-- Assignment --
Scan the entries below and state how many lines contain "statute". No other output.

==== Supplied entries ====

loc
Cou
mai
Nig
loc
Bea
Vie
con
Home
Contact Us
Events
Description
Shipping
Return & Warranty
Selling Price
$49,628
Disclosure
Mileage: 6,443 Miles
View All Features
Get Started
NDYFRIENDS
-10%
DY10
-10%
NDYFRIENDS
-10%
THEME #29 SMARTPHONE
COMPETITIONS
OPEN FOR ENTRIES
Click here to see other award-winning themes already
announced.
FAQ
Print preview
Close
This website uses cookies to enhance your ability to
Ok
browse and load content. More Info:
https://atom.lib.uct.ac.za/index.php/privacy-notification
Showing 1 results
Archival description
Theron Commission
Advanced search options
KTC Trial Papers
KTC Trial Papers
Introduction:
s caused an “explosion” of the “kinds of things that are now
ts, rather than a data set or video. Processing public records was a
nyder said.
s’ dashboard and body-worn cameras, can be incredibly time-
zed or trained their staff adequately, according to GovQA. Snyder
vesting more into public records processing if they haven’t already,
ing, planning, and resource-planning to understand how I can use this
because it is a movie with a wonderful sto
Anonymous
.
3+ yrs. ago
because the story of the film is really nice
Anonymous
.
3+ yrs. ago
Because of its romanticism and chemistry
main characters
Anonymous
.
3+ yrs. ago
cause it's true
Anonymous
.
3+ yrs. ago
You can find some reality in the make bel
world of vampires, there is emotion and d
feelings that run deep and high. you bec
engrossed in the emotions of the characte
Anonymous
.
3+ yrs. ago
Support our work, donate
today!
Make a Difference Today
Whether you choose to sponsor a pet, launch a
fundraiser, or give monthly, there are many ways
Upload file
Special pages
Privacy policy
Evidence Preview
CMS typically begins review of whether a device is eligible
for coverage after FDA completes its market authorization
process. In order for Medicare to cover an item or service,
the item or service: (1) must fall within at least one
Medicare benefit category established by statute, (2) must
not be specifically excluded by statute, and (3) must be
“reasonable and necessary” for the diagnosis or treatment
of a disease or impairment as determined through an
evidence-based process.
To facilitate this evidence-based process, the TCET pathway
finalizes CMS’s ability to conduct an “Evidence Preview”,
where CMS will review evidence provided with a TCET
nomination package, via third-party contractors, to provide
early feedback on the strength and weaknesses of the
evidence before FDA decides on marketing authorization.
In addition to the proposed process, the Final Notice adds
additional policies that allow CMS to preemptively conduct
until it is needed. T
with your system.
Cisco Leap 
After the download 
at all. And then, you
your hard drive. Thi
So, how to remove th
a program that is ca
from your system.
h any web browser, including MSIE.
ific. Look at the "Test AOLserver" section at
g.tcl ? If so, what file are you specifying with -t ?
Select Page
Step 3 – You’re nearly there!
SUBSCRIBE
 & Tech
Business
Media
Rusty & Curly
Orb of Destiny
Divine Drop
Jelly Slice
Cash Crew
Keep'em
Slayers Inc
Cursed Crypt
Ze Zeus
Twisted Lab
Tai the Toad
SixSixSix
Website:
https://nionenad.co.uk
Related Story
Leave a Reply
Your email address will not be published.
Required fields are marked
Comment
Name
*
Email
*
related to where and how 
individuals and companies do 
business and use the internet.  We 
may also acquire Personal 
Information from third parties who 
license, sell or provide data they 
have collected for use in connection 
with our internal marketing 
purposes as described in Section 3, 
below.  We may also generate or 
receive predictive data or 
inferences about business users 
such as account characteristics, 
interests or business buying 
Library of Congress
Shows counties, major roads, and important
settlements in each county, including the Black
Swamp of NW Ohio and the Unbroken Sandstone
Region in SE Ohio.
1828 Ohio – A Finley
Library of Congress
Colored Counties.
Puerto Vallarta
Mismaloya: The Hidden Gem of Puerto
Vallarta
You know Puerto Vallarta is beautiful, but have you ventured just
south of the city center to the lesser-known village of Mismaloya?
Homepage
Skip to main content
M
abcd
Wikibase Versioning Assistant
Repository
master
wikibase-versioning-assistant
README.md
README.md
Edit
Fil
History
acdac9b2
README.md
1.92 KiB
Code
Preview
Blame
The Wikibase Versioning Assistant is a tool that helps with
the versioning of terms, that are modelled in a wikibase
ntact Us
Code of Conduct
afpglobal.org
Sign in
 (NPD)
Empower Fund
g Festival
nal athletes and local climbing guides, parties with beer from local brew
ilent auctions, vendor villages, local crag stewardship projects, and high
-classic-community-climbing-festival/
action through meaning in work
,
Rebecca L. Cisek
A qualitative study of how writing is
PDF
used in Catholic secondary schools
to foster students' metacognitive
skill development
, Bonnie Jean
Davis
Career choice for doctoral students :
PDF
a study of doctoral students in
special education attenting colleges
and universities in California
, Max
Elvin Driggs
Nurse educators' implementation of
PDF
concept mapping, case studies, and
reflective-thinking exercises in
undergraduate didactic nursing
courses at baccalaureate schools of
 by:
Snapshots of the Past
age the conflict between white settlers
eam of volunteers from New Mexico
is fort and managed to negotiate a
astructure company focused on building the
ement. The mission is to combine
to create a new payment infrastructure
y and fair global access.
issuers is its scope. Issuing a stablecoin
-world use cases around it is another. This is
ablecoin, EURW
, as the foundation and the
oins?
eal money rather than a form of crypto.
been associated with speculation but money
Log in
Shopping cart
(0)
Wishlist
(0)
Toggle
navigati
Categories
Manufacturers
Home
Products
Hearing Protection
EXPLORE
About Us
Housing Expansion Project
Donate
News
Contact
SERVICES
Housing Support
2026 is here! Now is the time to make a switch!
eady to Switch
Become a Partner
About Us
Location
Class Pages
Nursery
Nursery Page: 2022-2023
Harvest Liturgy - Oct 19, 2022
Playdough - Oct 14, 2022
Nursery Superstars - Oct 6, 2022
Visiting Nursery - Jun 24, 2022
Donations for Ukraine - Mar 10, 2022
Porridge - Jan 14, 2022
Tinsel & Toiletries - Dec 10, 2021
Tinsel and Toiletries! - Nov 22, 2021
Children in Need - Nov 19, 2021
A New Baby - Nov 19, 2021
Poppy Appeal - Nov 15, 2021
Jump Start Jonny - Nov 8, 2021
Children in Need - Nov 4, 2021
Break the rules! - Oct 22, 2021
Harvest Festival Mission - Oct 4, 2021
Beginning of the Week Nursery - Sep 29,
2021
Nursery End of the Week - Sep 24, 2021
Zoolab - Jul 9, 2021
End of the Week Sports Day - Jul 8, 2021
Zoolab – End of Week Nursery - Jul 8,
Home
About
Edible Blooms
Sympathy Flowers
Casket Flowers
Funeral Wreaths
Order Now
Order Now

====

-- Result --
2